All Locations > International > South America > Argentina > Rio Negro > San Carlos de B… > Frey > El Tonto
Avg: 3 from 1 vote
|Type:||Trad, Alpine, 190 ft, 2 pitches|
|FA:||Piola, Hopfgartner, 1990|
|Page Views:||51 total · 2/month|
|Shared By:||Neillong Feller on Apr 25, 2016|
|Admins:||Tony Yeary, Mauricio Herrera Cuadra|
DescriptionThis route offers fun technical face climbing that is sustained until you pull over the lip onto the upper slab on P2. Probably not quite a 3 star route, if it was sustained all the way to the top it would be, but certainly worth doing if you've exhausted other options close to the refugio.

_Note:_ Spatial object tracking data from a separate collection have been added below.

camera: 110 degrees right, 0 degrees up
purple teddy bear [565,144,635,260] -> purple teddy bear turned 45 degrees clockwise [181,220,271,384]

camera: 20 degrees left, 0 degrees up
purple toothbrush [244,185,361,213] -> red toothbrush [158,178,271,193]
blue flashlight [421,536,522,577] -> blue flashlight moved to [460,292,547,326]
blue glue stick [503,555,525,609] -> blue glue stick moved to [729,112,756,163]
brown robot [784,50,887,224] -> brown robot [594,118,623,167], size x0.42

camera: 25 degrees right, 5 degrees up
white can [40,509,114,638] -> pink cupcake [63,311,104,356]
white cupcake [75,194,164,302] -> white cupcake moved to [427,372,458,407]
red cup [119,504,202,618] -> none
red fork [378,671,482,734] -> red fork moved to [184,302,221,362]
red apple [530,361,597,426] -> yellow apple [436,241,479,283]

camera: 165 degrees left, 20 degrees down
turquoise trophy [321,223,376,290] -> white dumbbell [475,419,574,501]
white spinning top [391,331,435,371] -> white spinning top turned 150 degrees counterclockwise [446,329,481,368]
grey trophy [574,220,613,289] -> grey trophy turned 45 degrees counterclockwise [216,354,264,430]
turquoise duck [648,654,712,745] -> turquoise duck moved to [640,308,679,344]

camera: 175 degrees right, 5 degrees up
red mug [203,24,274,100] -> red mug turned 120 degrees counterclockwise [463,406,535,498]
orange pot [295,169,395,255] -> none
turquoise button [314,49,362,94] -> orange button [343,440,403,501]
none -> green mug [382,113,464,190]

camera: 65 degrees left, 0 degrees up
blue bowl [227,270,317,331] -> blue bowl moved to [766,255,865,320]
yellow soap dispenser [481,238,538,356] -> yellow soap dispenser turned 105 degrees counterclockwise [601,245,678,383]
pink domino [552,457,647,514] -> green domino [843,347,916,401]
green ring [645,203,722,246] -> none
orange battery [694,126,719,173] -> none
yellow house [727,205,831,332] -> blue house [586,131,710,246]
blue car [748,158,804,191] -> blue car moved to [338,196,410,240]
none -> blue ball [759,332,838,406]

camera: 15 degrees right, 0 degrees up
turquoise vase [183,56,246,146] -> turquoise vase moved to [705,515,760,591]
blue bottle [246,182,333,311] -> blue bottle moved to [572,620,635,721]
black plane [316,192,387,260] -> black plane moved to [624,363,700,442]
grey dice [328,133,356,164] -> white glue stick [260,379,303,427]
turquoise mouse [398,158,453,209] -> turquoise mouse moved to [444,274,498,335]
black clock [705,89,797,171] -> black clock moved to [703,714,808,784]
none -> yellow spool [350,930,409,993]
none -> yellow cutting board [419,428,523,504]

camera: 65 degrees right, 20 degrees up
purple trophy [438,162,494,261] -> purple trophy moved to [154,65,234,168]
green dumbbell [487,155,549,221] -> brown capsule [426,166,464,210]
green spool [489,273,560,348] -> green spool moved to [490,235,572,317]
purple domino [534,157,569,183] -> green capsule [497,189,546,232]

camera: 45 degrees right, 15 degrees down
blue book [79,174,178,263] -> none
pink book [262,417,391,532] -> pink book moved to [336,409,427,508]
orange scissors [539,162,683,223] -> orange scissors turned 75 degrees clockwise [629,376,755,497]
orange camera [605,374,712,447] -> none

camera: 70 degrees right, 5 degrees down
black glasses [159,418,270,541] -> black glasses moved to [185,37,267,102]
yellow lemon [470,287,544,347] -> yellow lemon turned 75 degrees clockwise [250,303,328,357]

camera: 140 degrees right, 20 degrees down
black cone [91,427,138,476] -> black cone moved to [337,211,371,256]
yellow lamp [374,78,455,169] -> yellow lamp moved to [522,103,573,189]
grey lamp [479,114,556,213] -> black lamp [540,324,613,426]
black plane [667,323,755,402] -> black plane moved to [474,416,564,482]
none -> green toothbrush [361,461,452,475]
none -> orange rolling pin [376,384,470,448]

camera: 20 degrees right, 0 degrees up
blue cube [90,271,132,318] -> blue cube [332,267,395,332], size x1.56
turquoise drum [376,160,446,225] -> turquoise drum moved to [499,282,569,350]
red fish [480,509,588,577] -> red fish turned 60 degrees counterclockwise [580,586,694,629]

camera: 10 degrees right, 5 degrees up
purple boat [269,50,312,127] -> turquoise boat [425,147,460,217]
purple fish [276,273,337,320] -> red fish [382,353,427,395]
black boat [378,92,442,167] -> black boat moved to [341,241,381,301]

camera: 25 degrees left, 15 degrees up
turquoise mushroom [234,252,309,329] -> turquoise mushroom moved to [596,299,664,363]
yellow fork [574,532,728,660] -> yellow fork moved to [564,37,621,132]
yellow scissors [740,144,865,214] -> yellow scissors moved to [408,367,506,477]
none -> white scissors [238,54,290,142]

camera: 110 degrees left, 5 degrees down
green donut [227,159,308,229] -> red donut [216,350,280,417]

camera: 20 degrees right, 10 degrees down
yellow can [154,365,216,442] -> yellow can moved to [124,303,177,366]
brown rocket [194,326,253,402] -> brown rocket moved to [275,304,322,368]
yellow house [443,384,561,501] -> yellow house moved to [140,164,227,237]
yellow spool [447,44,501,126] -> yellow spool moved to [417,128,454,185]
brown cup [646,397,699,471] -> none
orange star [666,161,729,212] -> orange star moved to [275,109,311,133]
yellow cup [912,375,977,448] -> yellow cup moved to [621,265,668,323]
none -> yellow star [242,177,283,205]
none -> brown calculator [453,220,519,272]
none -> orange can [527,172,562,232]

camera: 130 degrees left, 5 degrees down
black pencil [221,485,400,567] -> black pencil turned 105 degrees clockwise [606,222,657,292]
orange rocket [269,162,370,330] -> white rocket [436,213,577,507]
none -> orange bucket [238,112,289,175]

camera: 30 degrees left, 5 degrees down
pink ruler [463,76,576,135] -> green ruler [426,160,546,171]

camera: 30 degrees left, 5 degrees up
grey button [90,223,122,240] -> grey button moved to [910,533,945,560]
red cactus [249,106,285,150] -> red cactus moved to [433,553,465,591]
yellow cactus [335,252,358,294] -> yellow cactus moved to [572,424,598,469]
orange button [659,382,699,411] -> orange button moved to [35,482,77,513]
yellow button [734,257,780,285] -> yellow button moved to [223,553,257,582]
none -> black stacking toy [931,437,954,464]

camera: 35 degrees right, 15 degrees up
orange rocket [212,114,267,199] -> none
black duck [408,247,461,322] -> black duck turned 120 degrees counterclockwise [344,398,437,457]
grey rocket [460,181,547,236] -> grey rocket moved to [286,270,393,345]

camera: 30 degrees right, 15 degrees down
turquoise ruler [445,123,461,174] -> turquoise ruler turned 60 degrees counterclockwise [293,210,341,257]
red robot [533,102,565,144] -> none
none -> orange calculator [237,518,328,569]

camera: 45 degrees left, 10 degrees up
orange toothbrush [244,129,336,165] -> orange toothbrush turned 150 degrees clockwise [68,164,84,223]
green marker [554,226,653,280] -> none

P1: Start at the north end of the east face next to a drop off on the right at a bolt. Thin face moves bring you up and left. The route goes left of the bulge and is 6b, but you can do a variation through the bulge at 6b+ called "Que me aguante el prusik (FA Teo, retrobolted)" that is quite good. After this bulge there is a 2 bolt anchor.
P2: head up jugs past 3 bolts (5+ or 6a I think) to the slab and walk up to the top to a bolted anchor.
Double 60m ropes reached the ground fine, I imagine 2 raps with a 60 would not be a problem but I cannot say for sure.